A história do PMDB não pode ser vista apenas pela rasa abordagem fisiológica de sua atuação recente no presidencialismo de cooptação, sucedâneo do presidencialismo de coalizão. Em todos os lances de crise e transição, sempre teve papel decisivo em todos os nossos momentos críticos desde sua fundação, nos albores da ditadura militar. Foi presidido então pelo general Oscar Passos, a pedido do próprio primeiro interventor militar na ordem democrática que vigeu de 1946 a 1964, o general Castello Branco. Nessa época era ainda MDB ou Movimento Democrático Brasileiro. Começou como contraponto de fachada, mas logo passou a opositor vigoroso ao partido único da ditadura militar, a Arena.
Posteriormente, com os descaminhos da ditadura militar, foi se robustecendo como o grande partido de resistência democrática até conquistar o poder com as armas legislativas casuísticas da própria ditadura e se transformar no virtual fiel da transição democrática brasileira.

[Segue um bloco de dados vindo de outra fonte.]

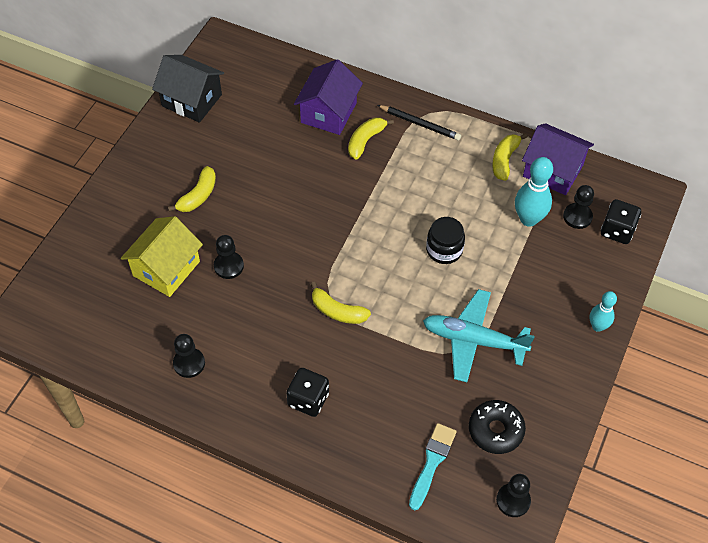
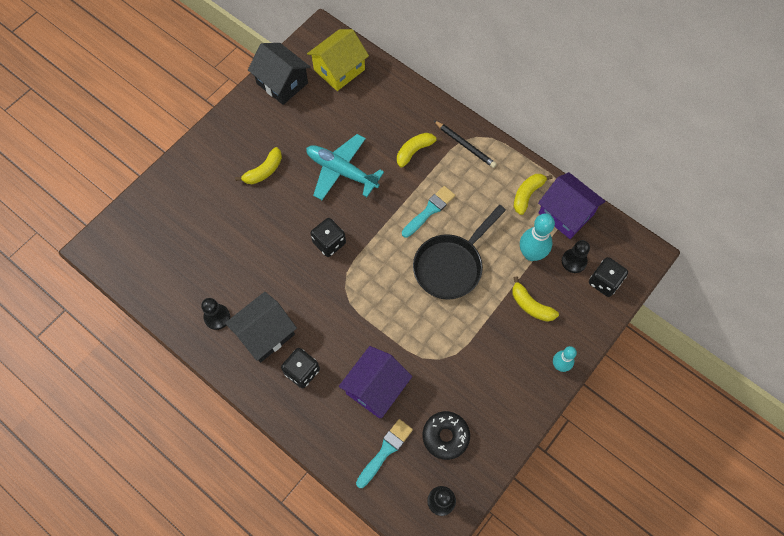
camera: 15 degrees right, 10 degrees up
(166, 268) = (221, 230): yellow house -> yellow house (339, 70)
(228, 266) = (271, 239): black pawn -> none
(252, 368) = (265, 334): none -> black house
(297, 255) = (329, 243): none -> black dice
(328, 113) = (391, 118): purple house -> purple house (376, 388)
(337, 311) = (347, 300): yellow banana -> yellow banana (531, 305)
(401, 198) = (429, 210): none -> turquoise brush
(444, 250) = (451, 265): black jar -> black pan
(473, 340) = (451, 352): turquoise plane -> turquoise plane (341, 171)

Seu momento decisivo de acesso a essa posição majoritária nacional se deu no apogeu do autoritarismo, em 1976, com 16 acachapantes vitórias estaduais parlamentares no que restara de eleições diretas legislativas. O fato foi tão significativo que os generais foram obrigados a editar um pacote de medidas casuísticas, o famigerado Pacote de Abril de 1977, com a criação do “senador biônico”, eleito pelo voto indireto, para que a ditadura militar pudesse manter sua falsa maioria no Congresso. Esse momento mudou a face do Estado de Fato no Brasil e obrigou o general Geisel, já pressionado fortemente pelos democratas americanos que exigiam o fim das ditaduras do Cone Sul, a iniciar a chamada “distensão lenta, gradual e segura”, que desaguou na “abertura” final, comandada já por Figueiredo. Com a vitória de Tancredo, então robustecido pela Aliança Democrática, derrota o PDS, inaugurando a Nova República. Isso apesar da forte resistência da linha dura capitaneada pelo general Octávio Medeiros, então chefe do SNI que, por pouco, não desencadeia outro golpe de Estado.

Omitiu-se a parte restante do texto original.